• [EXERCISE DESCRIPTION]:
Pull out every line below that contains the word "Google".
(DATA LISTING Opens)
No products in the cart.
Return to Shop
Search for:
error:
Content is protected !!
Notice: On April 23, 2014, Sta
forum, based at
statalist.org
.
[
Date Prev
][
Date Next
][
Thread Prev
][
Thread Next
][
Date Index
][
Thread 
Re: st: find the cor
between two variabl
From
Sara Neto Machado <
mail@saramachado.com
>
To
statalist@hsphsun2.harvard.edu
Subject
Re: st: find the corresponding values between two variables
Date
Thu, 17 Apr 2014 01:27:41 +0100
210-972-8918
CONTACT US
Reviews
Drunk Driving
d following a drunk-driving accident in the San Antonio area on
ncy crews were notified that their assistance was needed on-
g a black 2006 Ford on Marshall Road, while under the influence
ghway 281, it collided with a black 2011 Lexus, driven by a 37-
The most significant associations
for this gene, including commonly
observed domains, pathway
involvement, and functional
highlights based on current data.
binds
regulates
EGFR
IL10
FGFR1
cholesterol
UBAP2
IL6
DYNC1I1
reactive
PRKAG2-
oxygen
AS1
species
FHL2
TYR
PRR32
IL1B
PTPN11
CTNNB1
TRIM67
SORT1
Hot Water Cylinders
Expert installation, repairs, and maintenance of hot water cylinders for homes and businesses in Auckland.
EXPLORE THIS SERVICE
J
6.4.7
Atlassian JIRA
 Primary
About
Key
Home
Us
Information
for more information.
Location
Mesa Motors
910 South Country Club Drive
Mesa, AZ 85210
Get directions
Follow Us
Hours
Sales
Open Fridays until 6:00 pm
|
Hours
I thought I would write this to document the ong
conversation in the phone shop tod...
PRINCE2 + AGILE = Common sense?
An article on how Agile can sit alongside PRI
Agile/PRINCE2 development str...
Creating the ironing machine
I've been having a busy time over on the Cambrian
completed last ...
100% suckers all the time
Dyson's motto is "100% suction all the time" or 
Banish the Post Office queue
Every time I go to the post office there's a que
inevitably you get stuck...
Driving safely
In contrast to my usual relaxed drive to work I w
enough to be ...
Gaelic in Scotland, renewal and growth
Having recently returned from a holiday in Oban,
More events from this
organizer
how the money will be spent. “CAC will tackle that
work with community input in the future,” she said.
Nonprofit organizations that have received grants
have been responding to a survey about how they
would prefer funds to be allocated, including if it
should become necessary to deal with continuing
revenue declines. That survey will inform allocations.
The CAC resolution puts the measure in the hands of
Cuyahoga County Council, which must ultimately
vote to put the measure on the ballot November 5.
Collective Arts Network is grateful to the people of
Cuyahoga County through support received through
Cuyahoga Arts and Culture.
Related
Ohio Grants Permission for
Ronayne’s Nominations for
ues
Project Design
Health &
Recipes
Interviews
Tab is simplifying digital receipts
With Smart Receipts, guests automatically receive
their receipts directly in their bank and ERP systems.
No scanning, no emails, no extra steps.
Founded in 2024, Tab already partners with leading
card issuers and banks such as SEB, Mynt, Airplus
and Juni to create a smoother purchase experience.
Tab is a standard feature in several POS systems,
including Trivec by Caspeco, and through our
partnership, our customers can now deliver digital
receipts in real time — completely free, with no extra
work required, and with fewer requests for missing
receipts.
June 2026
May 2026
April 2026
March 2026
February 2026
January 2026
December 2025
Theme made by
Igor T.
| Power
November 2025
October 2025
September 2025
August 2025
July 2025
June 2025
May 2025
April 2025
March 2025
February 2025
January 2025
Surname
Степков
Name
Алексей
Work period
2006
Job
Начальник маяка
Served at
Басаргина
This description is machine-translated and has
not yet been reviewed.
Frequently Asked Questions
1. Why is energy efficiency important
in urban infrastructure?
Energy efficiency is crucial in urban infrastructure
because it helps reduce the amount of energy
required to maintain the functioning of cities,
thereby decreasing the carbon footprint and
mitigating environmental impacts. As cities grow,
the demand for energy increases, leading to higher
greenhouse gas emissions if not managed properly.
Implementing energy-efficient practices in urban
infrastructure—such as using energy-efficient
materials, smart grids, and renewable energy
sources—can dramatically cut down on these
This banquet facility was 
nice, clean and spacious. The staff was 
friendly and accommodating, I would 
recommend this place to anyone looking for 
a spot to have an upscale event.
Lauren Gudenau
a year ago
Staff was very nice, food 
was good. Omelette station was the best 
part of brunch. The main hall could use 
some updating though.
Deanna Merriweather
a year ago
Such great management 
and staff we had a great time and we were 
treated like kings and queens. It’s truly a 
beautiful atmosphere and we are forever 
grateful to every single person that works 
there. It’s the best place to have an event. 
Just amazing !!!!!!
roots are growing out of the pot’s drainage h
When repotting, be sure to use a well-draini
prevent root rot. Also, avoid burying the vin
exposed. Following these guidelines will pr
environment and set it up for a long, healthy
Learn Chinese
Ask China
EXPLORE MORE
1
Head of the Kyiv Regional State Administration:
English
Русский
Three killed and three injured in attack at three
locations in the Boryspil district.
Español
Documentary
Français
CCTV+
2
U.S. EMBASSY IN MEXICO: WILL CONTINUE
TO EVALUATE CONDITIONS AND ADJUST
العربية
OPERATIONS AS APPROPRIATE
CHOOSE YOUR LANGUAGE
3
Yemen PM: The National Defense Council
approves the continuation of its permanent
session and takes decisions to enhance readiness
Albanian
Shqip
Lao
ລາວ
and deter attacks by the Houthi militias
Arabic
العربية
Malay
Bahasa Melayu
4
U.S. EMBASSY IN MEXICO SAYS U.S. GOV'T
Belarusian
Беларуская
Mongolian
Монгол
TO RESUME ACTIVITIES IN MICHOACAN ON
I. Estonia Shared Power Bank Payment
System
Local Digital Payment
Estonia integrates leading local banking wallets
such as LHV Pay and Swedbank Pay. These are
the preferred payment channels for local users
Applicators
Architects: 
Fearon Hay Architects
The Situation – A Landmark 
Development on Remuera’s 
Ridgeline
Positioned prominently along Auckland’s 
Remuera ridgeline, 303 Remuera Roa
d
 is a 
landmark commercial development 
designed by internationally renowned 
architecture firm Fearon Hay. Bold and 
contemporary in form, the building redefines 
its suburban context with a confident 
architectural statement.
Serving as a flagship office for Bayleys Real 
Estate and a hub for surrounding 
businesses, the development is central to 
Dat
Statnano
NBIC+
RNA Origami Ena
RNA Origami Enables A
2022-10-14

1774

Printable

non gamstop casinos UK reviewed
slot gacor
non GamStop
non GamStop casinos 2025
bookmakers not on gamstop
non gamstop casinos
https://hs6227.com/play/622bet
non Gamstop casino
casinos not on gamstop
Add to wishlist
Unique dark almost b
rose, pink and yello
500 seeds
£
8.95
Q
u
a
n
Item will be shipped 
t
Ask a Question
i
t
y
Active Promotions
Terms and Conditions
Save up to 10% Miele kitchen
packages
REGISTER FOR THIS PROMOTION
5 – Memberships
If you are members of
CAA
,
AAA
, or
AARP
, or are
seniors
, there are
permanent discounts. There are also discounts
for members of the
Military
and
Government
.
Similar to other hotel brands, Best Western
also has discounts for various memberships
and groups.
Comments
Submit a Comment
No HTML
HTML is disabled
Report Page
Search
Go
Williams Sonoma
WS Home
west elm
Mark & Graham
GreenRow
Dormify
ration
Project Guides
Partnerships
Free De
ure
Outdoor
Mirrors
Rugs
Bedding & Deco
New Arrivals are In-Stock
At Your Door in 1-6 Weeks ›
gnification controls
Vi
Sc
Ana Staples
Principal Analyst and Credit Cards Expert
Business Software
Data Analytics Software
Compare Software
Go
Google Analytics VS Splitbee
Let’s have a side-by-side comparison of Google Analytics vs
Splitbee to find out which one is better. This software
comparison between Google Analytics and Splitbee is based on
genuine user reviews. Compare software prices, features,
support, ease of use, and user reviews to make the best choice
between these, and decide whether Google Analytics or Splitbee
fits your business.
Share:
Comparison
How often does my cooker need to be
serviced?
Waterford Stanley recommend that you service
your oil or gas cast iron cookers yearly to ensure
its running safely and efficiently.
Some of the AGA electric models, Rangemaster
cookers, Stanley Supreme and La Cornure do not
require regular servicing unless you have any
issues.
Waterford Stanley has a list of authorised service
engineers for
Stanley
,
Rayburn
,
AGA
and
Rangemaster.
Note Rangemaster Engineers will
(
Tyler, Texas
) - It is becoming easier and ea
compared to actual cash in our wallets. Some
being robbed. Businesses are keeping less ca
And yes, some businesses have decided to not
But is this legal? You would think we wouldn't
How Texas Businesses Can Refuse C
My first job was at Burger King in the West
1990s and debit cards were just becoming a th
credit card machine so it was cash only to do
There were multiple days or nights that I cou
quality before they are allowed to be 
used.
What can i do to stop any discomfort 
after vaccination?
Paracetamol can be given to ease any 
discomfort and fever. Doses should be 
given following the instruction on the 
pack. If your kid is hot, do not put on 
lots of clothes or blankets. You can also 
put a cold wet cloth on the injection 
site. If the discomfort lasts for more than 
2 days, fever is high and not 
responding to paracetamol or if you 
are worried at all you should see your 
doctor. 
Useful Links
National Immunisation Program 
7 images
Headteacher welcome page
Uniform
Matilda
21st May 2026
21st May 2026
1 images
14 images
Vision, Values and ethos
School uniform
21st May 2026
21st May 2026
(DATA LISTING Closes)
• [THE COMPLETED TASK]:
Google Analytics VS Splitbee
Let’s have a side-by-side comparison of Google Analytics vs
comparison between Google Analytics and Splitbee is based on
between these, and decide whether Google Analytics or Splitbee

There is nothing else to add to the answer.